Reproduce each of the following lines word for word, keeping their original order.

ENTRIES SHOWN
+===+

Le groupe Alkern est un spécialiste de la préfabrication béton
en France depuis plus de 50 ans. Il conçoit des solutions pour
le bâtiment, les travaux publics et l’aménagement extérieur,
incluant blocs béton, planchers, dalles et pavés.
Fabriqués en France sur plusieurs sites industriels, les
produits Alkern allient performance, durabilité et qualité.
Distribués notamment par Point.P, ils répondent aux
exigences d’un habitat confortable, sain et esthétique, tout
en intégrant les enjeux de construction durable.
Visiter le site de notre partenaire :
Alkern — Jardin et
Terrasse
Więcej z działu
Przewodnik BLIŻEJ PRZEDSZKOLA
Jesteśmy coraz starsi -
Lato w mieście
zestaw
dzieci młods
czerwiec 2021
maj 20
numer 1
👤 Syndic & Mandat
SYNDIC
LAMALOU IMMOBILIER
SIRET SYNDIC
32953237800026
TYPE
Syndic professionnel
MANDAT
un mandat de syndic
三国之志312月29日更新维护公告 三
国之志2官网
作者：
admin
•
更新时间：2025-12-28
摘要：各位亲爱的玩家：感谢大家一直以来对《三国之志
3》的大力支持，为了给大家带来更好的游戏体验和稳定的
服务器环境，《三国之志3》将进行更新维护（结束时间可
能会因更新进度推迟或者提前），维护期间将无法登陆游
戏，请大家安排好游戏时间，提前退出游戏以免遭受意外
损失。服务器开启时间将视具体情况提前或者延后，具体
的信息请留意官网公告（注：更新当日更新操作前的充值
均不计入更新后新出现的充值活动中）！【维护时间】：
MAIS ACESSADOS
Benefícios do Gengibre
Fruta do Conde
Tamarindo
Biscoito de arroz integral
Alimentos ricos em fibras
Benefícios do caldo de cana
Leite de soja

+===+

ANSWER AREA
Le groupe Alkern est un spécialiste de la préfabrication béton
en France depuis plus de 50 ans. Il conçoit des solutions pour
le bâtiment, les travaux publics et l’aménagement extérieur,
incluant blocs béton, planchers, dalles et pavés.
Fabriqués en France sur plusieurs sites industriels, les
produits Alkern allient performance, durabilité et qualité.
Distribués notamment par Point.P, ils répondent aux
exigences d’un habitat confortable, sain et esthétique, tout
en intégrant les enjeux de construction durable.
Visiter le site de notre partenaire :
Alkern — Jardin et
Terrasse
Więcej z działu
Przewodnik BLIŻEJ PRZEDSZKOLA
Jesteśmy coraz starsi -
Lato w mieście
zestaw
dzieci młods
czerwiec 2021
maj 20
numer 1
👤 Syndic & Mandat
SYNDIC
LAMALOU IMMOBILIER
SIRET SYNDIC
32953237800026
TYPE
Syndic professionnel
MANDAT
un mandat de syndic
三国之志312月29日更新维护公告 三
国之志2官网
作者：
admin
•
更新时间：2025-12-28
摘要：各位亲爱的玩家：感谢大家一直以来对《三国之志
3》的大力支持，为了给大家带来更好的游戏体验和稳定的
服务器环境，《三国之志3》将进行更新维护（结束时间可
能会因更新进度推迟或者提前），维护期间将无法登陆游
戏，请大家安排好游戏时间，提前退出游戏以免遭受意外
损失。服务器开启时间将视具体情况提前或者延后，具体
的信息请留意官网公告（注：更新当日更新操作前的充值
均不计入更新后新出现的充值活动中）！【维护时间】：
MAIS ACESSADOS
Benefícios do Gengibre
Fruta do Conde
Tamarindo
Biscoito de arroz integral
Alimentos ricos em fibras
Benefícios do caldo de cana
Leite de soja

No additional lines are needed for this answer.